Blogger: Bob Korver, owner, Mortgage Choice
Data from Mortgage Choice shows more than 75 per cent of investors who purchased property within the last two years bought an existing dwelling.
Of those who purchased an existing dwelling, the majority said the property was more than 10 years old and required some form of renovation or maintenance to get it “tenant ready”.
There are many benefits associated with renovating an investment property. In the first instance, simple cosmetic changes to a property can not only help it to appeal to more tenants, but it can also help improve the overall value of the property and the amount of rent an investor can comfortably charge.
But while there are benefits associated with renovating an investment property, renovation – even simple cosmetic changes to a property – doesn’t come cheap.
That said, if you are considering renovating your investment property, there are a few easy steps you can take to help reduce the financial strain associated with property renovation.
Step 1: Create a solid plan beforehand
Knowing exactly what changes you want to make to the property before you get started can reduce the chances of your renovation going off course and off budget.
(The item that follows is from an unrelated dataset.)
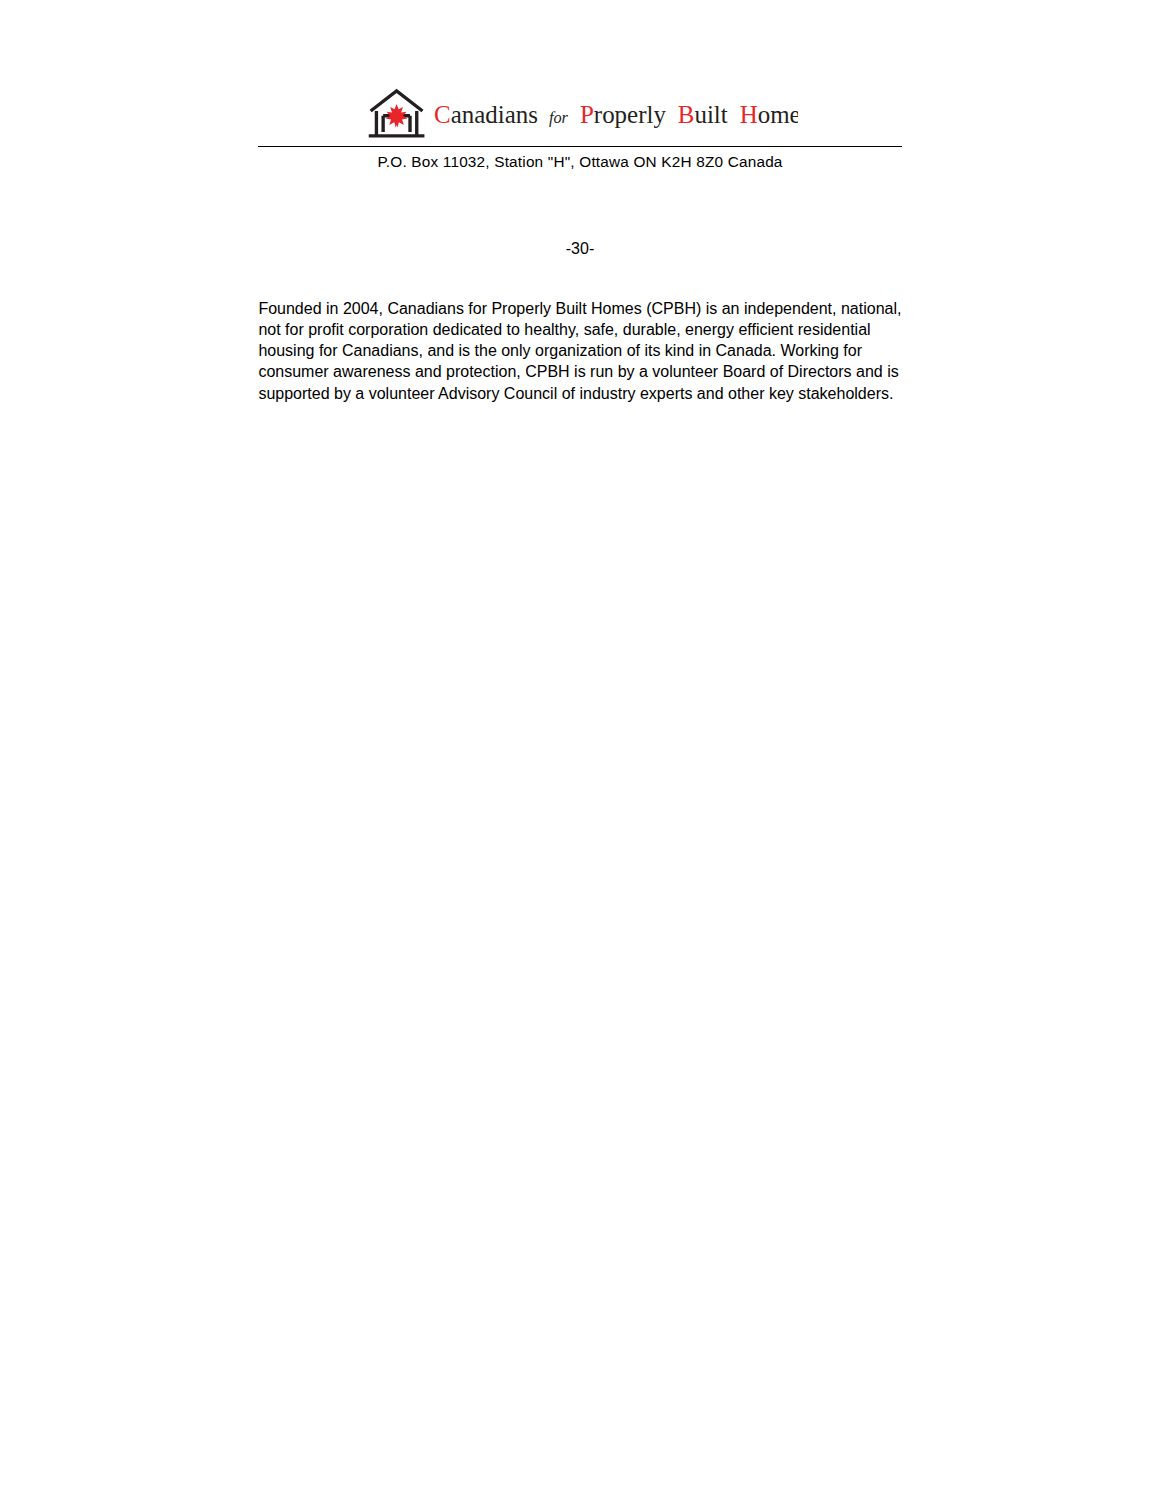Canadians for Properly Built Homes
P.O. Box 11032, Station "H", Ottawa ON K2H 8Z0 Canada
-30-
Founded in 2004, Canadians for Properly Built Homes (CPBH) is an independent, national, not for profit corporation dedicated to healthy, safe, durable, energy efficient residential housing for Canadians, and is the only organization of its kind in Canada. Working for consumer awareness and protection, CPBH is run by a volunteer Board of Directors and is supported by a volunteer Advisory Council of industry experts and other key stakeholders.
Ask yourself: what changes are necessary, what changes are nice to have and what can be done further down the track? The last thing you want to do is start renovating and then realise half-way through that you actually want something completely different.
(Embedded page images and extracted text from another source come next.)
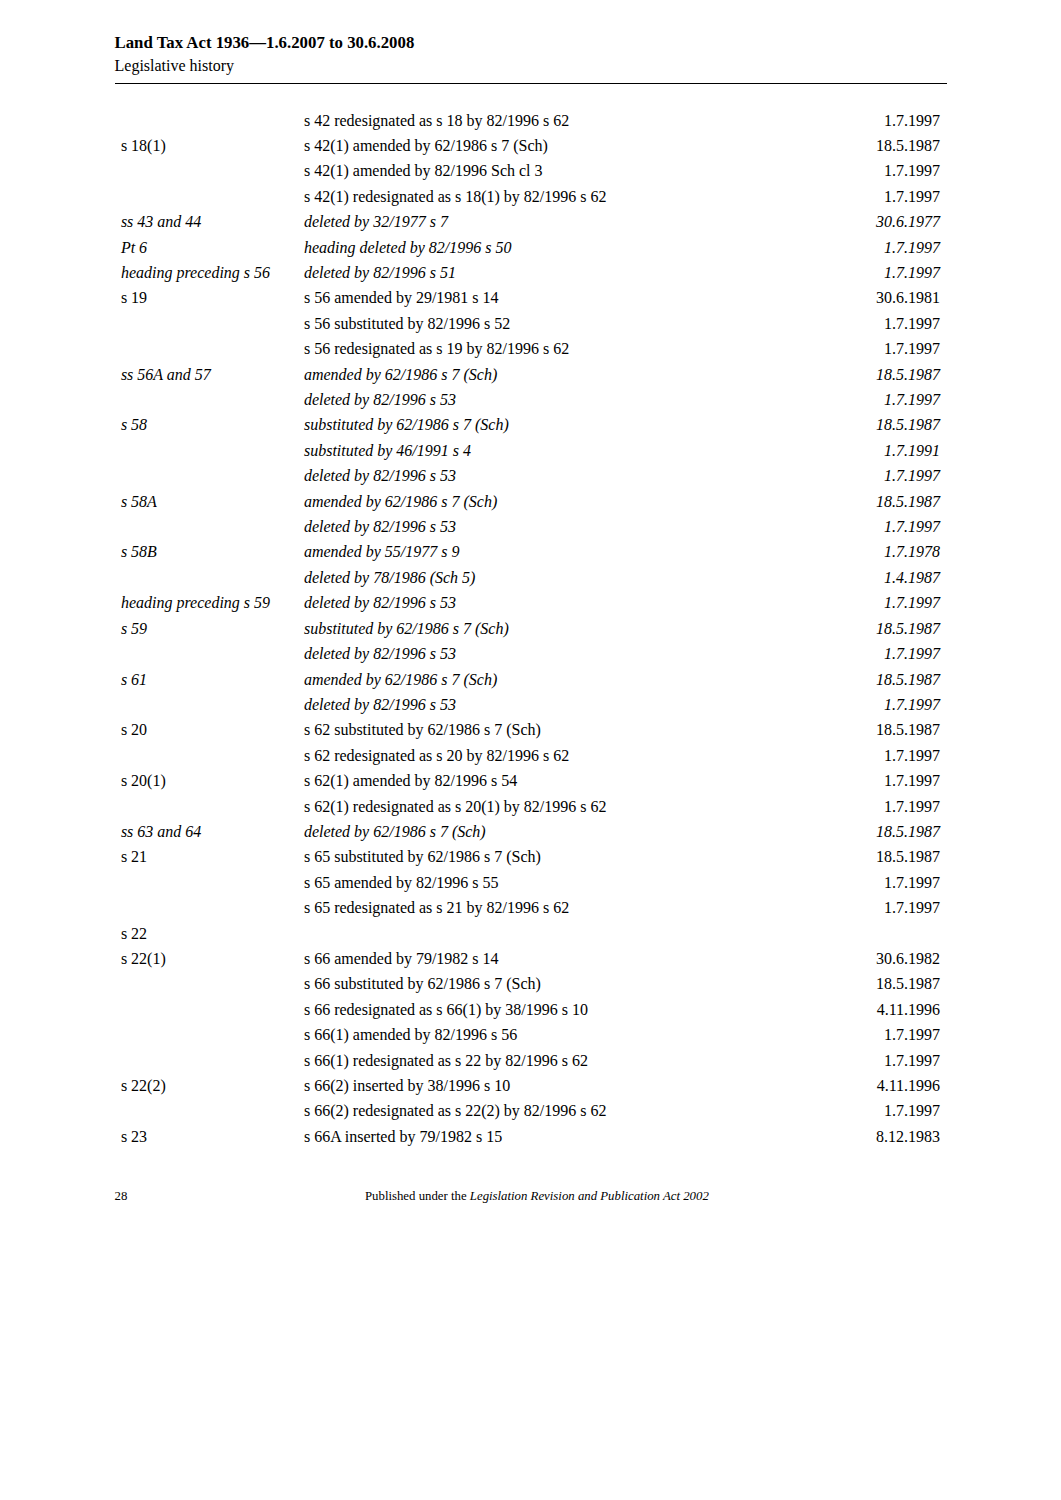Land Tax Act 1936—1.6.2007 to 30.6.2008
Legislative history
| | s 42 redesignated as s 18 by 82/1996 s 62 | 1.7.1997 |
| s 18(1) | s 42(1) amended by 62/1986 s 7 (Sch) | 18.5.1987 |
| | s 42(1) amended by 82/1996 Sch cl 3 | 1.7.1997 |
| | s 42(1) redesignated as s 18(1) by 82/1996 s 62 | 1.7.1997 |
| ss 43 and 44 | deleted by 32/1977 s 7 | 30.6.1977 |
| Pt 6 | heading deleted by 82/1996 s 50 | 1.7.1997 |
| heading preceding s 56 | deleted by 82/1996 s 51 | 1.7.1997 |
| s 19 | s 56 amended by 29/1981 s 14 | 30.6.1981 |
| | s 56 substituted by 82/1996 s 52 | 1.7.1997 |
| | s 56 redesignated as s 19 by 82/1996 s 62 | 1.7.1997 |
| ss 56A and 57 | amended by 62/1986 s 7 (Sch) | 18.5.1987 |
| | deleted by 82/1996 s 53 | 1.7.1997 |
| s 58 | substituted by 62/1986 s 7 (Sch) | 18.5.1987 |
| | substituted by 46/1991 s 4 | 1.7.1991 |
| | deleted by 82/1996 s 53 | 1.7.1997 |
| s 58A | amended by 62/1986 s 7 (Sch) | 18.5.1987 |
| | deleted by 82/1996 s 53 | 1.7.1997 |
| s 58B | amended by 55/1977 s 9 | 1.7.1978 |
| | deleted by 78/1986 (Sch 5) | 1.4.1987 |
| heading preceding s 59 | deleted by 82/1996 s 53 | 1.7.1997 |
| s 59 | substituted by 62/1986 s 7 (Sch) | 18.5.1987 |
| | deleted by 82/1996 s 53 | 1.7.1997 |
| s 61 | amended by 62/1986 s 7 (Sch) | 18.5.1987 |
| | deleted by 82/1996 s 53 | 1.7.1997 |
| s 20 | s 62 substituted by 62/1986 s 7 (Sch) | 18.5.1987 |
| | s 62 redesignated as s 20 by 82/1996 s 62 | 1.7.1997 |
| s 20(1) | s 62(1) amended by 82/1996 s 54 | 1.7.1997 |
| | s 62(1) redesignated as s 20(1) by 82/1996 s 62 | 1.7.1997 |
| ss 63 and 64 | deleted by 62/1986 s 7 (Sch) | 18.5.1987 |
| s 21 | s 65 substituted by 62/1986 s 7 (Sch) | 18.5.1987 |
| | s 65 amended by 82/1996 s 55 | 1.7.1997 |
| | s 65 redesignated as s 21 by 82/1996 s 62 | 1.7.1997 |
| s 22 | | |
| s 22(1) | s 66 amended by 79/1982 s 14 | 30.6.1982 |
| | s 66 substituted by 62/1986 s 7 (Sch) | 18.5.1987 |
| | s 66 redesignated as s 66(1) by 38/1996 s 10 | 4.11.1996 |
| | s 66(1) amended by 82/1996 s 56 | 1.7.1997 |
| | s 66(1) redesignated as s 22 by 82/1996 s 62 | 1.7.1997 |
| s 22(2) | s 66(2) inserted by 38/1996 s 10 | 4.11.1996 |
| | s 66(2) redesignated as s 22(2) by 82/1996 s 62 | 1.7.1997 |
| s 23 | s 66A inserted by 79/1982 s 15 | 8.12.1983 |
28
Published under the Legislation Revision and Publication Act 2002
Step 2: Get your finances right
Before you start calling builders or drawing up plans, you will need to determine how you are going to afford your renovation. Will you fund it out of your savings, pay for it via credit card, take out a personal loan or potentially refinance your owner-occupied mortgage? Whatever you decide, it is important to know at the beginning how the whole funding process will work.
Step 3: Be wary of over-capitalising
It’s a good idea to get an independent valuation of your property before you get started. You want to avoid spending more on your renovation than it will add in terms of value to your property. Having a valuation done at the start can help you get a realistic idea of what you can and should spend for the maximum return. Also, it is important to see what the average rental price is for similar properties in the area. If the renovations aren’t going to allow you to boost your rent, you may have to ask yourself whether or not it is worth the hassle.
Step 4: Create a budget
A budget is essential for any renovation. Once you know how much you can afford, think about all the costs involved and work out how much you want to spend. Without a budget, costs can quickly spiral out of control, leading to added stress and frustration. Remember to build a contingency into your budget to cover unexpected expenses and delays.
Step 5: Cut your living costs
This last step is pretty self-explanatory. Renovating a property can be a costly experience, so have a think about your current lifestyle and see if there are areas where you can cut back and cut costs. The less you spend each day, the more cash you will have to pay for the renovations.
At the end of the day, renovating can add significant value to your investment property, but it is important to do your due diligence and make sure it is the right financial move for you before getting started.